Reproductive health advocates see a ‘major problem’ with anti-abortion centers post-Roe
According to Equity Forward, anti-abortion centers in more than a dozen states, including Pennsylvania, have been allocated more than $89 million in public funds
(Photo by Astrid Riecken/Getty Images).
Reproductive health advocates are again sounding the alarm on so-called crisis pregnancy centers (CPCs), also referred to as anti-abortion centers, that provide non-medical prenatal services, and abortion alternatives to pregnant people.
Ashley Underwood, director of Equity Forward, a reproductive rights watchdog organization, said the clinics are a “major problem” across the country in the post-Roe era.
Underwood said that rural communities are especially vulnerable to misleading messaging from AACs due to the lack of licensed maternity care facilities, including obstetrics and gynecology, in rural regions of the country.
“Without direct access to maternity care or OB care, AACs act as a substitute,” Underwood told the Capital-Star, adding that she is concerned AAC clients aren’t being provided accurate information about their reproductive care options.
A report from the March of Dimes recently found that six of Pennsylvania’s 67 counties — Cameron, Forest, Greene, Juniata, Sullivan, and Wyoming counties — qualify as maternal health deserts because “there were no hospitals providing obstetric care, no birth centers, no OB/GYN and no certified nurse midwives.”
A 29-year-old woman from Lewistown, Mifflin County, who asked to remain anonymous for safety concerns, said that in 2019 she and her husband traveled over an hour to Planned Parenthood’s Harrisburg location for abortion care due to the lack of providers near her.
She said that she and her husband are fortunate to have been able to afford the trip and the procedure, which cost them $500.
“We’re lucky having dual income, no kids, and my husband has a good job where he has a flexible schedule, but for someone else without the means, it just might not be feasible for them,” she said.
Due to other medical concerns, she does not drive, relying on her husband for transportation.
State College, which is 30 miles north of Lewistown, would have been a much shorter trip for the couple, but it did not have any facilities providing abortion services at the time.
“I was kind of surprised there was no clinic in State College given that it’s a college town, but they are lucky enough to have a crisis pregnancy center,” she said.
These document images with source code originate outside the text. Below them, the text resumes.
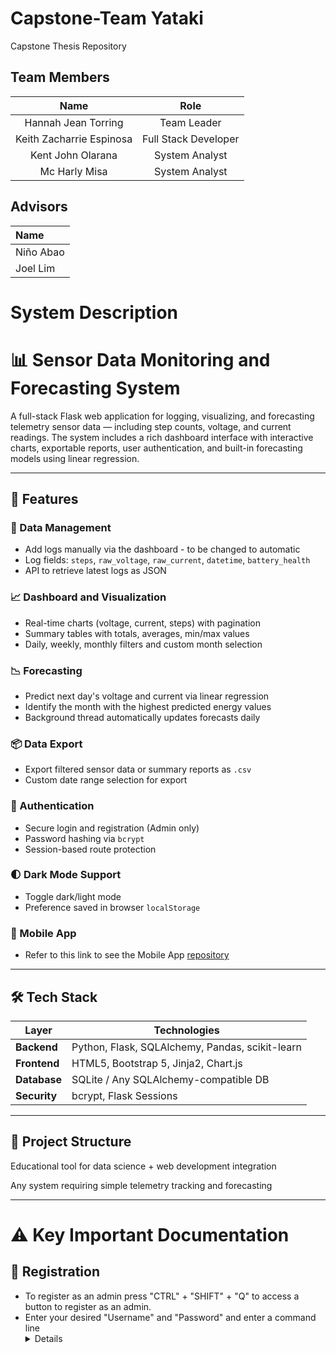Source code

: # Capstone-Team Yataki
Capstone Thesis Repository 



## Team Members 
| **Name** | **Role** |
|:--------:|:--------:|
|Hannah Jean Torring|Team Leader|
|Keith Zacharrie Espinosa|Full Stack Developer|
|Kent John Olarana|System Analyst|
|Mc Harly Misa|System Analyst|


## Advisors
| **Name**|
|:-----|
|Niño Abao| 
|Joel Lim|

# **System Description**
# 📊 Sensor Data Monitoring and Forecasting System

A full-stack Flask web application for logging, visualizing, and forecasting telemetry sensor data — including step counts, voltage, and current readings. The system includes a rich dashboard interface with interactive charts, exportable reports, user authentication, and built-in forecasting models using linear regression.

---

## 🚀 Features

### 🧾 Data Management 
- Add logs manually via the dashboard - to be changed to automatic
- Log fields: `steps`, `raw_voltage`, `raw_current`, `datetime`, `battery_health`
- API to retrieve latest logs as JSON

### 📈 Dashboard and Visualization
- Real-time charts (voltage, current, steps) with pagination
- Summary tables with totals, averages, min/max values
- Daily, weekly, monthly filters and custom month selection

### 📉 Forecasting
- Predict next day's voltage and current via linear regression
- Identify the month with the highest predicted energy values
- Background thread automatically updates forecasts daily

### 📦 Data Export
- Export filtered sensor data or summary reports as `.csv`
- Custom date range selection for export

### 🔐 Authentication
- Secure login and registration (Admin only)
- Password hashing via `bcrypt`
- Session-based route protection

### 🌓 Dark Mode Support
- Toggle dark/light mode
- Preference saved in browser `localStorage`

### 📱 Mobile App 
- Refer to this link to see the Mobile App [repository](https://github.com/HaiseKen05/capstone_yataki)

---

## 🛠️ Tech Stack

| Layer        | Technologies                          |
|--------------|----------------------------------------|
| **Backend**  | Python, Flask, SQLAlchemy, Pandas, scikit-learn |
| **Frontend** | HTML5, Bootstrap 5, Jinja2, Chart.js   |
| **Database** | SQLite / Any SQLAlchemy-compatible DB  |
| **Security** | bcrypt, Flask Sessions                 |

---

## 📂 Project Structure


Educational tool for data science + web development integration

Any system requiring simple telemetry tracking and forecasting

---
# ⚠️ Key Important Documentation 

## 🔑 Registration 
- To register as an admin press "CTRL" + "SHIFT" + "Q" to access a button to register as an admin.
- Enter your desired "Username" and "Password" and enter a command line <details> $sudo-apt: enable | acc | reg | "TRUE" / admin </details> 
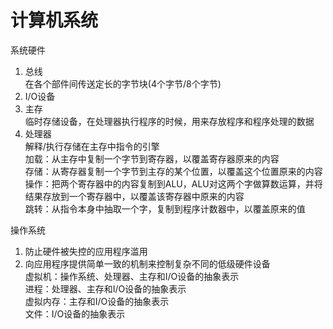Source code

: # 计算机系统

系统硬件  
1. 总线  
在各个部件间传送定长的字节块(4个字节/8个字节)  
2. I/O设备  
3. 主存  
临时存储设备，在处理器执行程序的时候，用来存放程序和程序处理的数据 
4. 处理器  
解释/执行存储在主存中指令的引擎  
加载：从主存中复制一个字节到寄存器，以覆盖寄存器原来的内容  
存储：从寄存器复制一个字节到主存的某个位置，以覆盖这个位置原来的内容  
操作：把两个寄存器中的内容复制到ALU，ALU对这两个字做算数运算，并将结果存放到一个寄存器中，以覆盖该寄存器中原来的内容  
跳转：从指令本身中抽取一个字，复制到程序计数器中，以覆盖原来的值  

操作系统  
1. 防止硬件被失控的应用程序滥用
2. 向应用程序提供简单一致的机制来控制复杂不同的低级硬件设备  
虚拟机：操作系统、处理器、主存和I/O设备的抽象表示  
进程：处理器、主存和I/O设备的抽象表示  
虚拟内存：主存和I/O设备的抽象表示  
文件：I/O设备的抽象表示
More than 105,000 women between 18-44 years of age live in counties with little or no obstetric care, according to the Pennsylvania Department of Health.
Nationally, the March of Dimes report found that more than 2.2 million women of childbearing age live in maternity care deserts.
In September, anti-abortion clinics were the subject of state and congressional hearings, where lawmakers questioned how the clinics used patient data, spent funds, and engaged with clients, raising concerns about deceptive practices.
According to Equity Forward, anti-abortion centers in more than a dozen states, including Pennsylvania, have been allocated more than $89 million in public funds.
The commonwealth is one of seven states to supply AACs with monetary support from a combination of state funds and federal Temporary Assistance to Needy Families (TANF) funds.
AACs in the Keystone State were most recently allocated more than $7.2 million in public funds, including $6,263,000 in state appropriations and $1 million from TANF.